Amongst investors these days, there are a number of lively debates going on. Fundamental analysis versus technical analysis, the role of behavioral finance, or where the best investment ideas come from. Pulling no punches here, I maintain that in today’s modern stock market, you are either part of the Charting Age or you are in the Stone Age. The divergence of investor opinions on these subjects is not unlike similar debates in other fields.
In the scientific community, a significant number of pivotal ideas have historically come from “outsiders” who are not bound by the inbred conventions of a specific scientific discipline. In business school, I was taught to look for breakthrough ideas by surveying customers, interviewing market players and analyzing competitors’ strategies. On other fronts, various authors have written about the need to find your own individually stimulating space in which to ferment your own thoughts and thereby breed ideas either by the “slow hunch” approach or via the “aha moment” approach. Some have even suggested the bathtub or a fishing boat as creative options!

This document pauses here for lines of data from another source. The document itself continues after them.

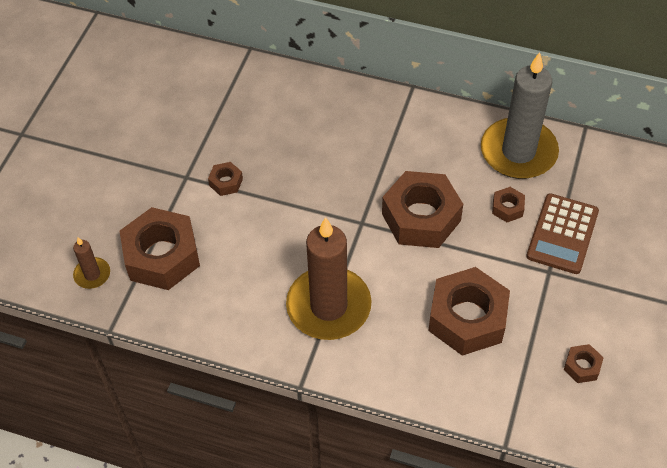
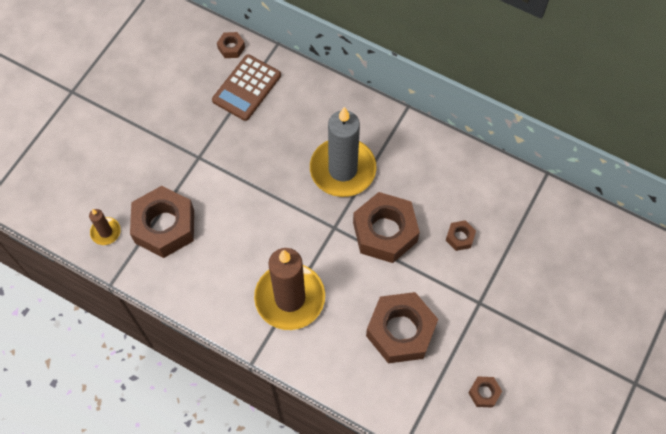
camera: 10 degrees right, 10 degrees up
(226, 182) = (230, 168): brown nut -> brown nut (231, 48)
(518, 152) = (483, 186): grey candle -> grey candle (342, 169)
(562, 234) = (500, 270): brown calculator -> brown calculator (247, 88)

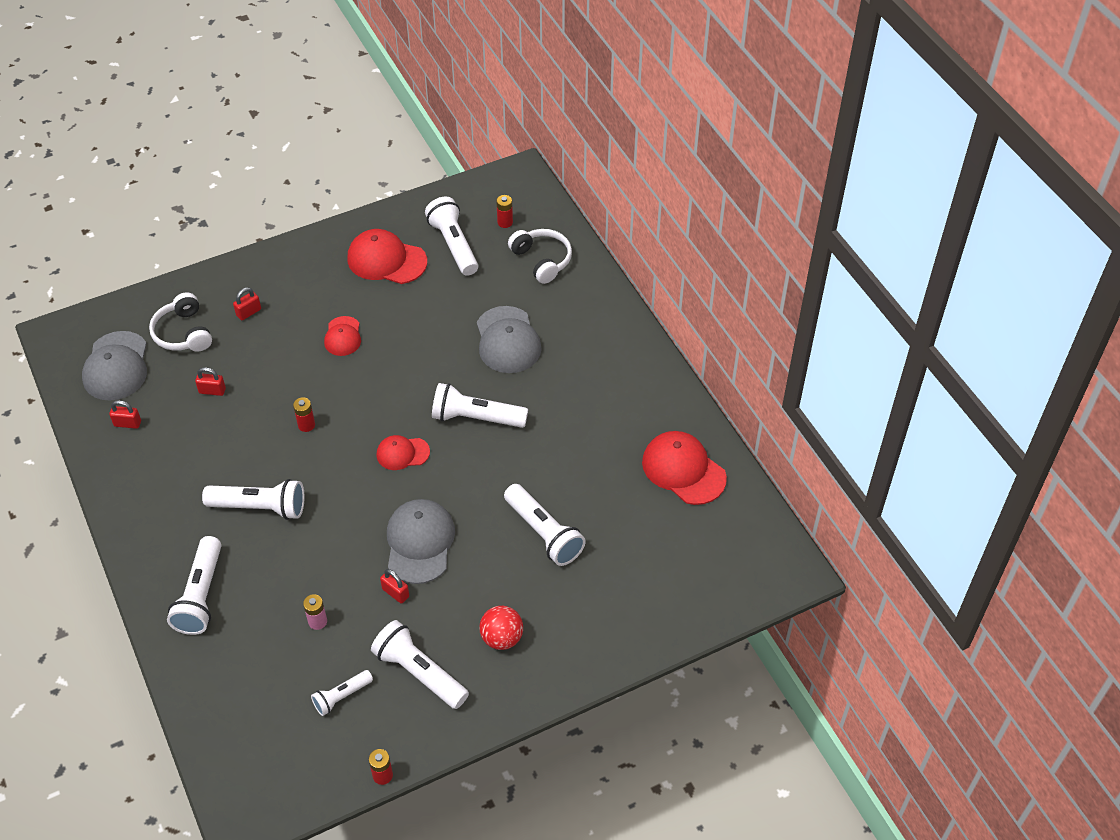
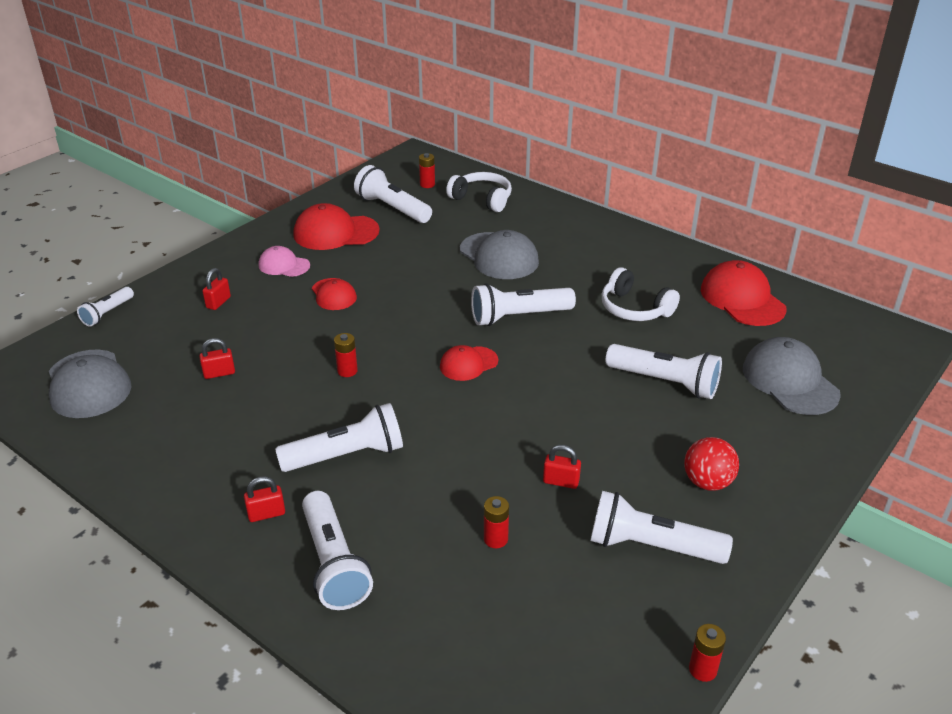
camera: 25 degrees left, 15 degrees down
(127, 423) = (133, 429): red padlock -> red padlock (266, 514)
(183, 333) = (154, 336): white headphones -> white headphones (634, 308)
(317, 621) = (495, 539): pink battery -> red battery
(322, 286) = (284, 265): none -> pink cap
(341, 697) = (584, 604): white flashlight -> white flashlight (107, 313)
(420, 542) = (549, 429): grey cap -> grey cap (790, 381)
(683, 470) = (742, 299): red cap -> red cap turned 45 degrees clockwise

As a trader, I’ve found all of these woefully inappropriate. Revisiting my trading journal to find my most profitable trades, I realize that my best ideas have not resulted from some creative incubated hunch. Invariably, they have been the result of specific step-by-step disciplined investigation. My objective has not been to come up with unique undiscovered investment opportunities in the stock market. Generating new ideas like that yields a low probability trade for an individual investor. Instead, my objective has been to uncover what creative institutional investors deem as their most investable opportunities.